Monday 30 December 2013

Jak nie za przeproszeniem pierdyknie....

I spalil nam sie laptop....





Z weselszych wiesci szwagierka w ciazy wiec w koncu nareszcie moje dzieci beda mialy jakiegos kuzyna/kuzynke blizszego niz 10 woda po kisielu.
Mlodemu znalazlam nowego nauczyciela gitary, jest to lokalny gitarzysta jazzowy. Trzymam kciuki by nauczyl mlodego swobody grania i opuszczenia palcy na strunach...
Czytam Doctor Sleep Kinga, Mikolaj mi zostawil w prezencie. Poczatek byl swietny, a teraz jestem troche znudzona, King z"" miszcza "" grozy postanowil sie chyba przeksztalcic w miszcza dewiacji seksualnych. Szkoda. Jest to ciag dalszy Lsnienia, BTW.
Z niecierpliwoscia wyczekuje styczen i nowy rok, wzgledny powrot do normalnosci. Troche mina mi rzednie jak pomysle, ze czeka mnie wizyta u tesciow w Serbii, ale damy rade.
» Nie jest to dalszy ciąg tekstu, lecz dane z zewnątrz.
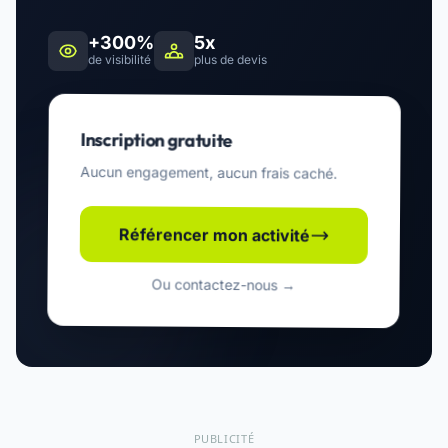
+300%
5x
de visibilité
plus de devis
Inscription gratuite
Aucun engagement, aucun frais caché.
Référencer mon activité
Ou contactez-nous →
PUBLICITÉ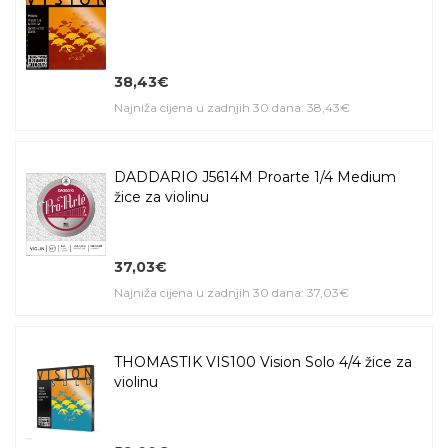
38,43€
Najniža cijena u zadnjih 30 dana: 38,43€
DADDARIO J5614M Proarte 1/4 Medium
žice za violinu
37,03€
Najniža cijena u zadnjih 30 dana: 37,03€
THOMASTIK VIS100 Vision Solo 4/4 žice za
violinu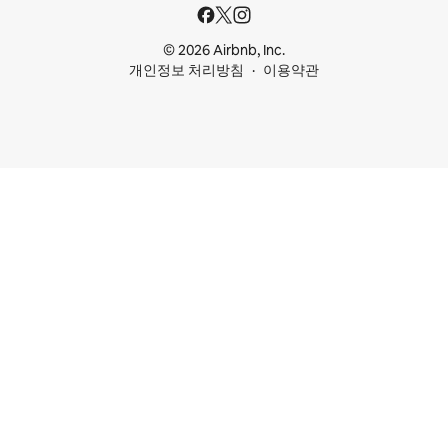
© 2026 Airbnb, Inc.
개인정보 처리방침
이용약관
Planuje tez kilka wypraw tu i tam ale zobaczymy co z tego wyniknie.
No i duzo pracy mnie czeka, bo wracam na uczelnie...
No to hepi niu ir, Kochani, i oby nam sie dobrze dzialo <3

2 comments:

  1. Tobie też szczęśliwego nowego roku :) mam nadzieję, że K. odnajdzie frajdę w grze na gitarze :) laptop spalony to niestety znana i nam przypadłość, nie zazdroszczę. A Kinga ostatnio dwa miesiące temu czytałam - Pod kopułą. Jeszcze trzymał poziom, ale słyszałam, że już leci schematem niestety.
    M.

    ReplyDelete
    Replies
    1. ja musze sprawdzic co hronologicznie bylo ostatnim dzielem jakie przeczytalam przed Doctor Sleep.